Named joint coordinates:
○ ○ ○ ○ ○ ○ ○
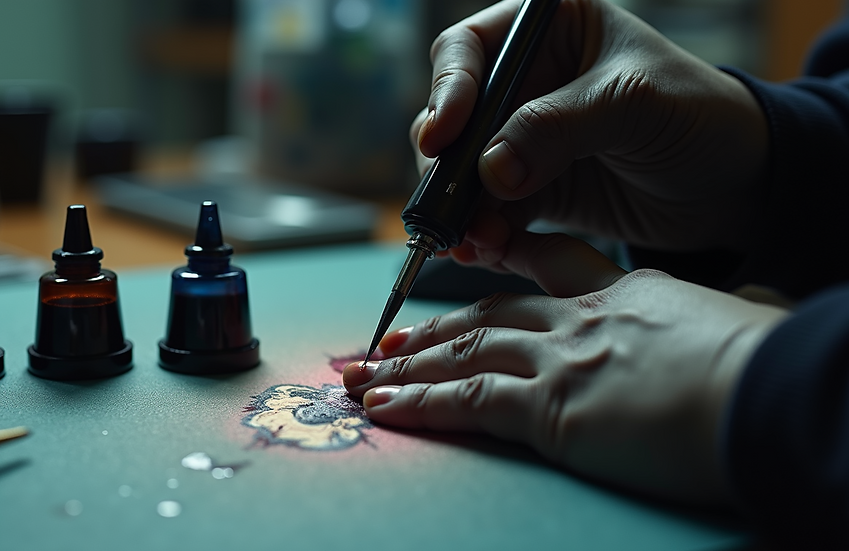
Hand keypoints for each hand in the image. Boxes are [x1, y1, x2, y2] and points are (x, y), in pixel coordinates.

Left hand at [343, 232, 786, 504]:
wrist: (768, 393)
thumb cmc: (765, 366)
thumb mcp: (734, 323)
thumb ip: (710, 318)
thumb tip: (737, 315)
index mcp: (625, 295)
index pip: (551, 266)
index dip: (502, 263)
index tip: (469, 261)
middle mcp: (581, 320)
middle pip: (488, 314)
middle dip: (432, 328)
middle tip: (389, 337)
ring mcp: (561, 361)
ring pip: (465, 354)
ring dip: (408, 365)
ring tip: (365, 374)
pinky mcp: (550, 408)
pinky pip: (467, 403)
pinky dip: (419, 404)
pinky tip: (384, 407)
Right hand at [412, 0, 767, 271]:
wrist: (735, 184)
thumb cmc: (698, 114)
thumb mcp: (631, 103)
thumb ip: (557, 127)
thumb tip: (491, 170)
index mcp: (546, 32)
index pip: (469, 51)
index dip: (448, 91)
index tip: (442, 137)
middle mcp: (524, 83)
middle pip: (452, 119)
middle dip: (446, 167)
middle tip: (450, 206)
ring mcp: (523, 140)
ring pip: (462, 173)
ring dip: (459, 209)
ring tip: (472, 241)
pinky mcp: (531, 190)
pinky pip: (488, 211)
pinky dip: (482, 234)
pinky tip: (486, 252)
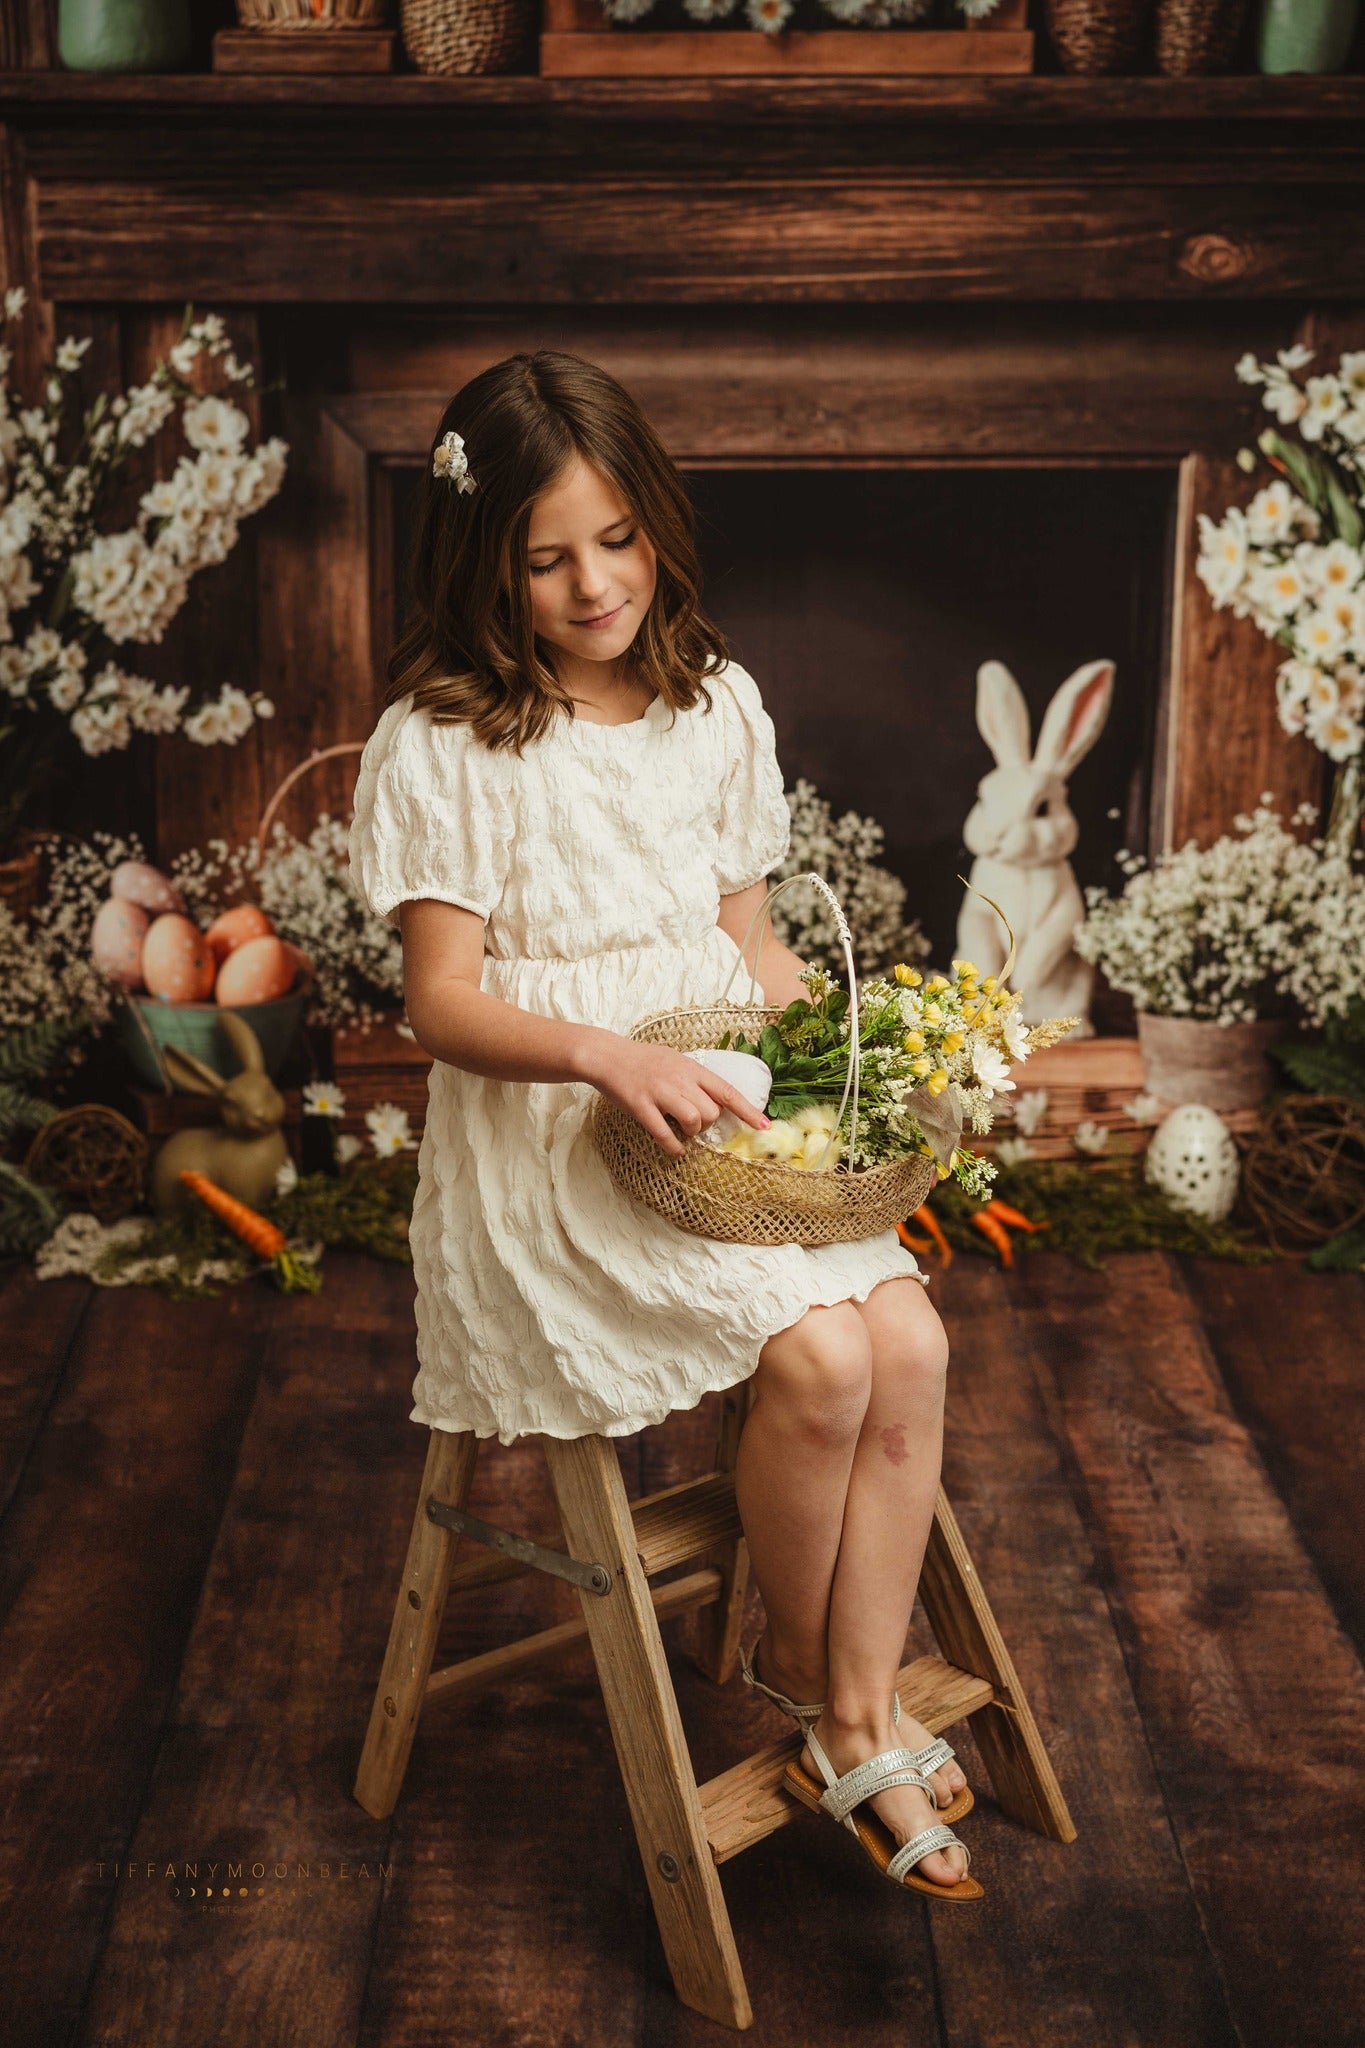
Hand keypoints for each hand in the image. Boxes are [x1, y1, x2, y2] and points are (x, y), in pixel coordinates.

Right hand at [585, 1036, 771, 1158]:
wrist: (608, 1055)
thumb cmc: (645, 1060)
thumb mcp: (677, 1061)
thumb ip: (696, 1080)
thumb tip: (717, 1102)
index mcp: (692, 1068)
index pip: (727, 1091)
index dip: (748, 1110)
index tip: (764, 1125)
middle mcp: (679, 1080)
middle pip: (710, 1112)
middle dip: (707, 1123)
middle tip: (694, 1122)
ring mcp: (660, 1093)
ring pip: (692, 1121)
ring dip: (691, 1131)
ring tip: (682, 1129)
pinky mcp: (641, 1107)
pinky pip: (664, 1134)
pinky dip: (674, 1147)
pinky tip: (676, 1149)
○ ○ ○ ○ ○ ○ ○
▶ _EXERCISE DESCRIPTION_
Your copy should restate every record word for word and contain no pictures.

▶ _YOUR RESPONSE_
Hand keypoints for each hand in the image. Boxes are [x1, y1, x2, y2] and points are (x, y), in pixel coordinates.

Left hand at [343, 232, 786, 504]:
wrist: (768, 393)
thumb cmc: (765, 366)
thumb mcp: (734, 323)
thumb ip: (710, 318)
thumb tip: (737, 315)
index mcp: (625, 295)
index pip: (551, 266)
index dip: (502, 263)
index tip: (469, 261)
middle mcp: (581, 320)
middle pip: (488, 314)
middle dip: (432, 328)
middle tip: (389, 337)
ring mcp: (561, 361)
ring pip: (465, 354)
ring dip: (408, 365)
ring tip: (365, 374)
pinky mcp: (550, 408)
pinky pip: (467, 403)
pinky dip: (419, 404)
pinky tip: (384, 407)
Right hand at [412, 0, 767, 271]:
wrist: (735, 184)
thumb cmc: (698, 114)
thumb mcp: (631, 103)
thumb ip: (557, 127)
thumb tip: (491, 170)
index mcp: (546, 32)
index pip: (469, 51)
index dip: (448, 91)
index tip: (442, 137)
middle mcp: (524, 83)
middle pip: (452, 119)
middle dip: (446, 167)
middle tip: (450, 206)
ring mcp: (523, 140)
ring pip: (462, 173)
ring dip: (459, 209)
ring tip: (472, 241)
pinky mcp: (531, 190)
pinky pip: (488, 211)
pinky dip: (482, 234)
pinky tip: (486, 252)
Hand keypoints for each hand in the image. Boxes are [x1, y1, x2, y2] and points are (x, y), in pixel coordinates.

Right hand at [585, 1036, 771, 1158]:
wrist: (608, 1055)
thumb cmc: (645, 1060)
thumb mcp: (677, 1061)
thumb ip: (696, 1080)
thumb tip: (717, 1102)
index mcp: (692, 1068)
index pip: (727, 1091)
index dip: (748, 1110)
index tip: (764, 1125)
middle mcp: (679, 1080)
middle pip: (710, 1112)
middle dip: (707, 1123)
middle tip: (694, 1122)
ring mcp: (660, 1093)
ring pip: (692, 1121)
ring dip: (691, 1131)
ring tip: (682, 1129)
pinky mcp: (641, 1107)
pinky pip: (664, 1134)
pinky dip: (674, 1147)
pinky tip: (676, 1149)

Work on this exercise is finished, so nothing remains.